**Given exercise:**
Please answer from the book summary below: where does Felix work?

**Text segment:**
— Start —
Beautiful World, Where Are You by Sally Rooney

Beautiful World, Where Are You

by Sally Rooney
  • BookBrowse Review:
  • Critics' Consensus (9):
  • First Published:
  • Sep 7, 2021, 368 pages
  • Paperback:
  • Jun 2022, 368 pages
  • Rate this book

About This Book

Book Summary

Beautiful World, Where Are You is a new novel by Sally Rooney, the bestselling author of Normal People and Conversations with Friends.

Alice, a novelist, meets Felix, who works in a warehouse, and asks him if he'd like to travel to Rome with her. In Dublin, her best friend, Eileen, is getting over a break-up, and slips back into flirting with Simon, a man she has known since childhood.

Alice, Felix, Eileen, and Simon are still young―but life is catching up with them. They desire each other, they delude each other, they get together, they break apart. They have sex, they worry about sex, they worry about their friendships and the world they live in. Are they standing in the last lighted room before the darkness, bearing witness to something? Will they find a way to believe in a beautiful world?

The publisher is offering a free download of the first chapter on their website (link opens in new window)
— End —
**Dataset rows:**
— Start —
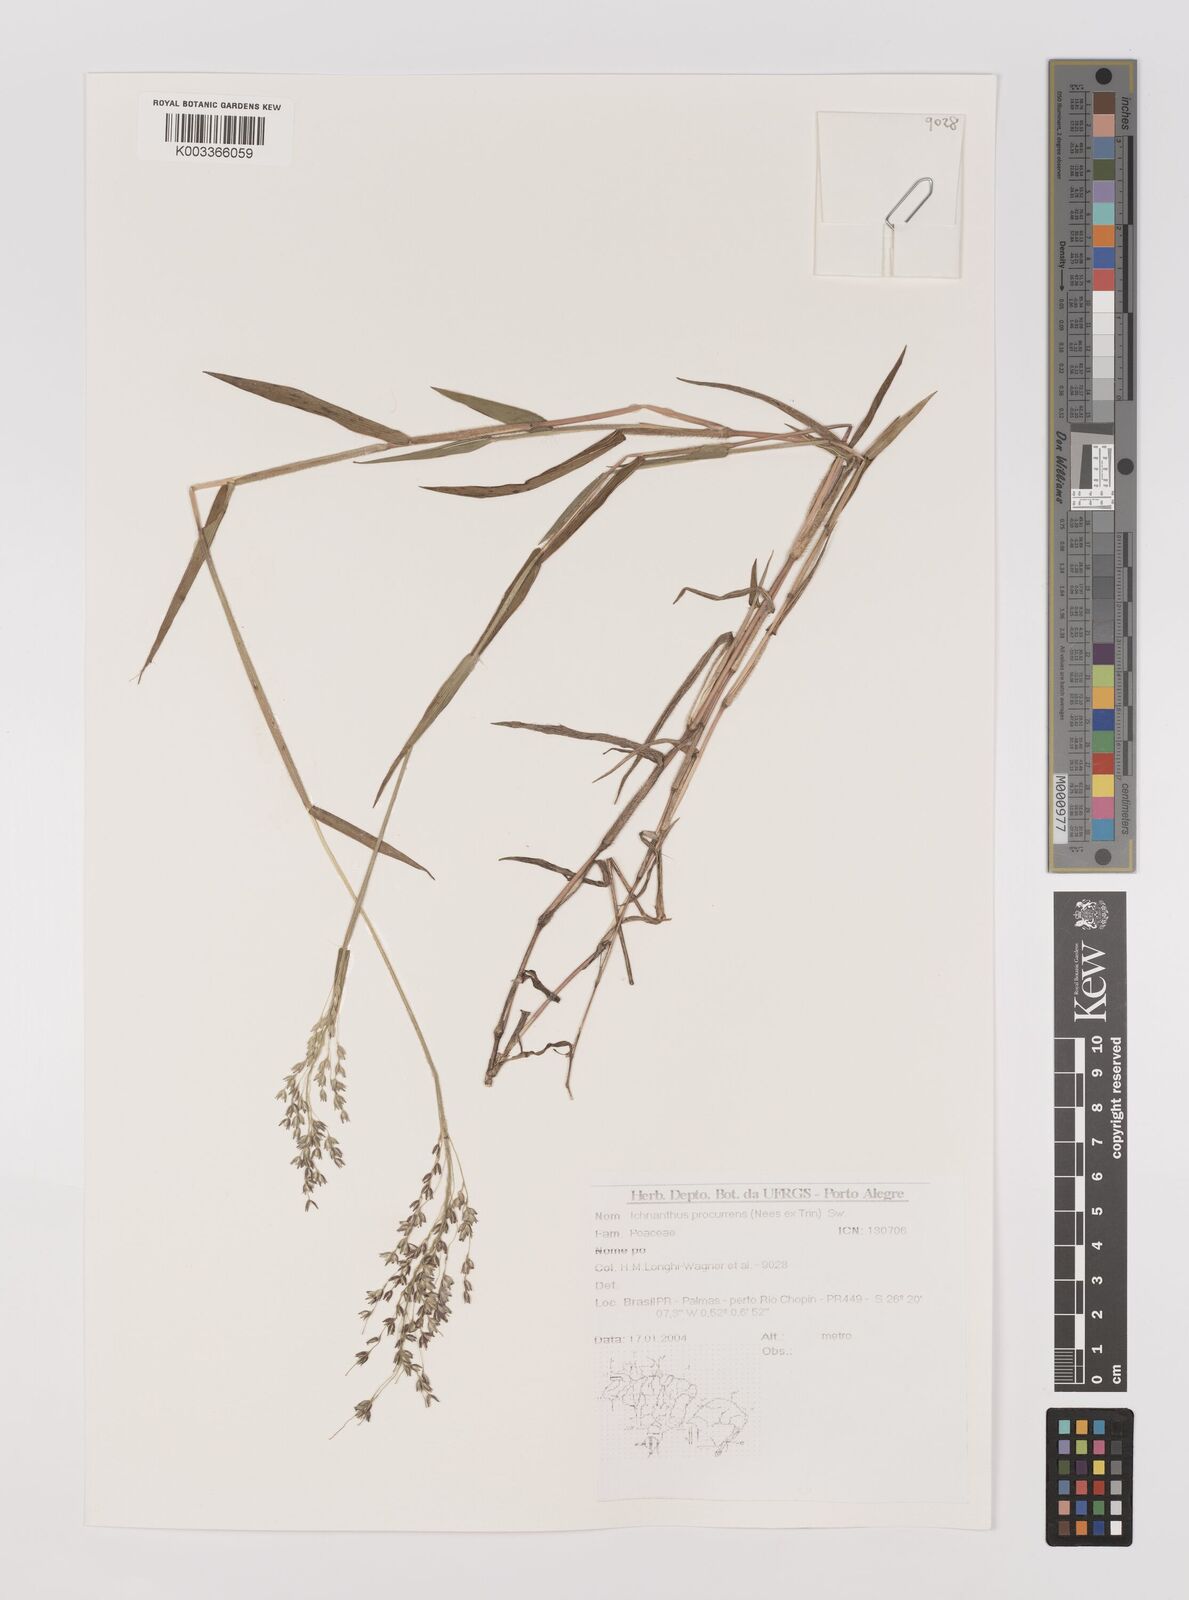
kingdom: Plantae
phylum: Tracheophyta
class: Liliopsida
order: Poales
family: Poaceae
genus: Oedochloa
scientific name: Oedochloa procurrens
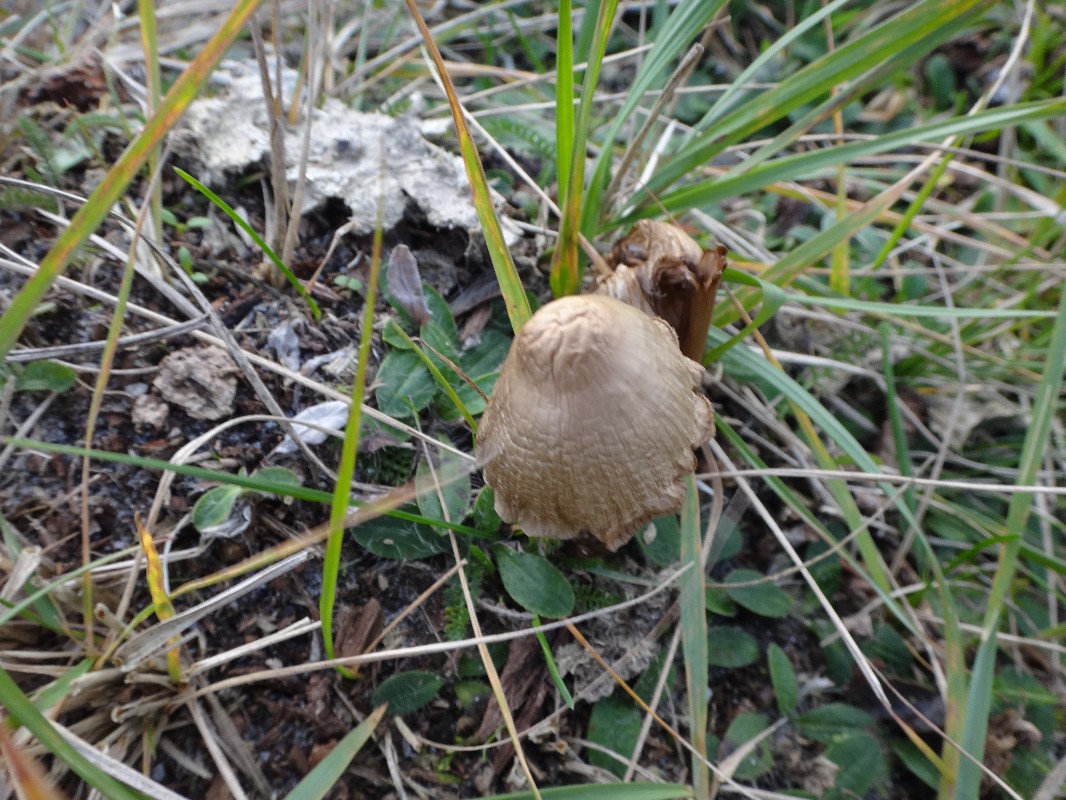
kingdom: Fungi
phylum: Basidiomycota
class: Agaricomycetes
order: Agaricales
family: Mycenaceae
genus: Mycena
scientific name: Mycena galericulata
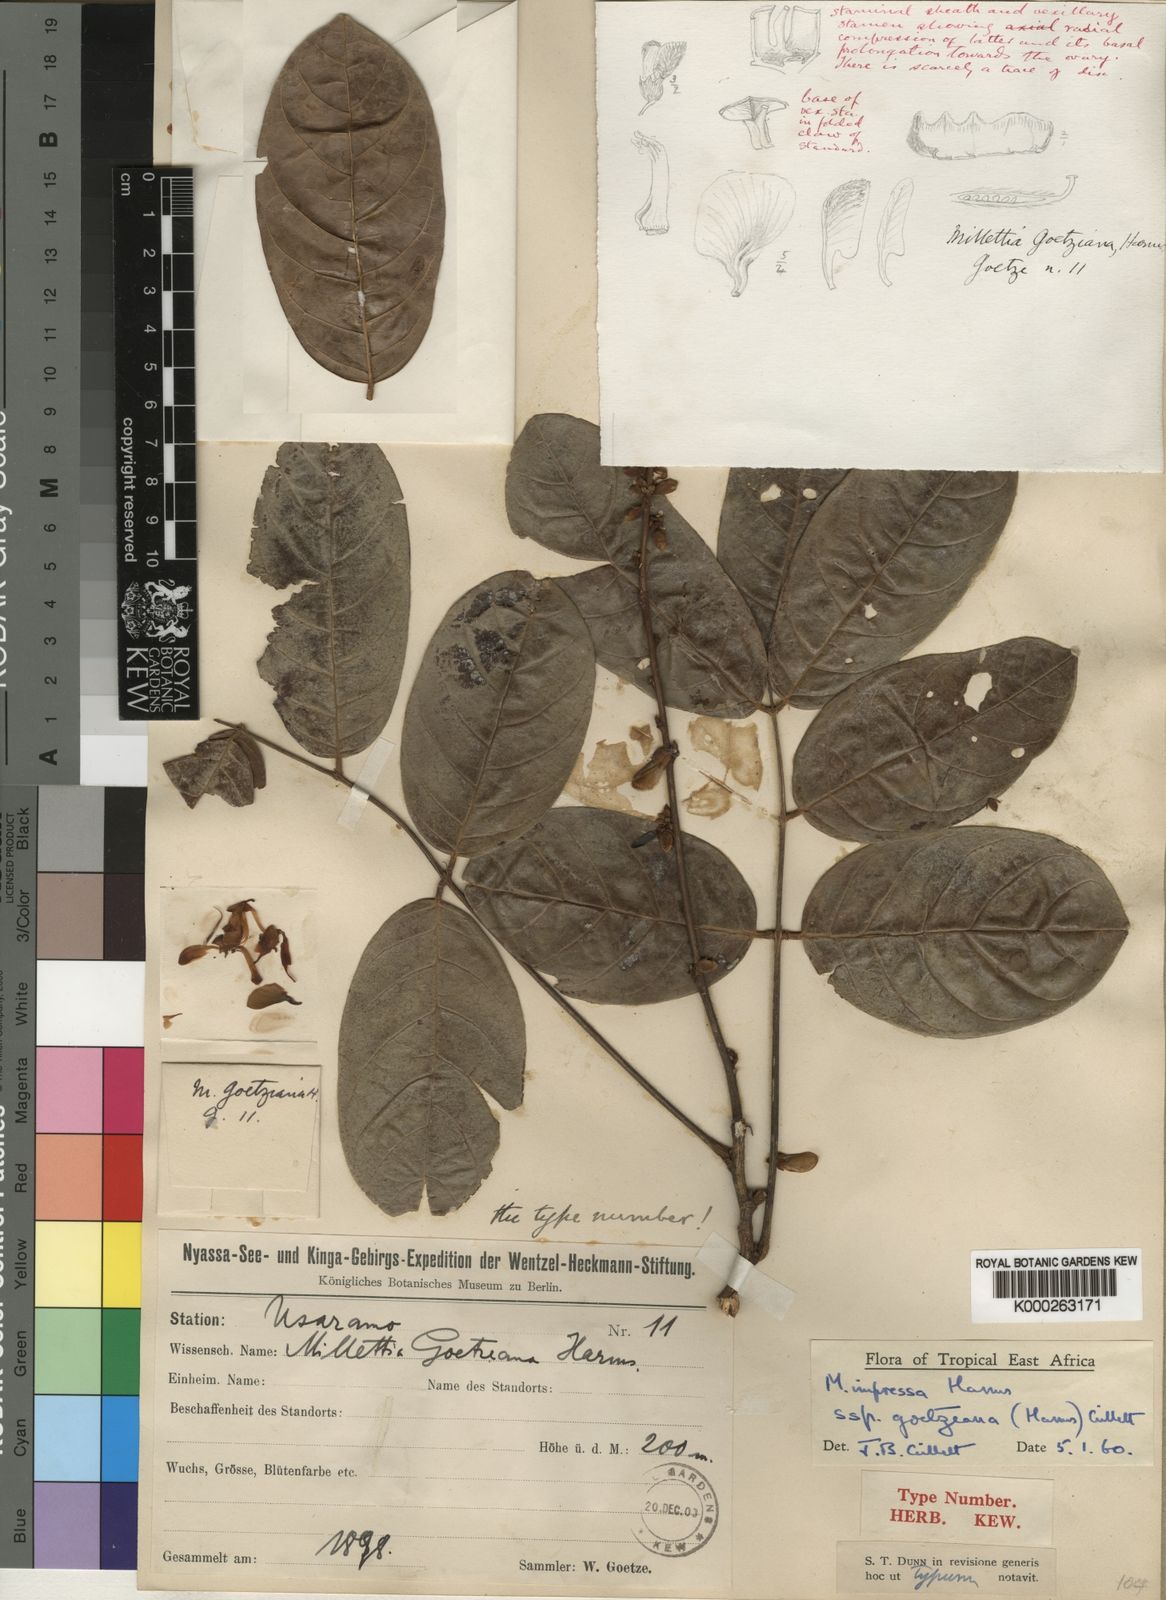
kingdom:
— End —
**Expected answer:**
In a warehouse.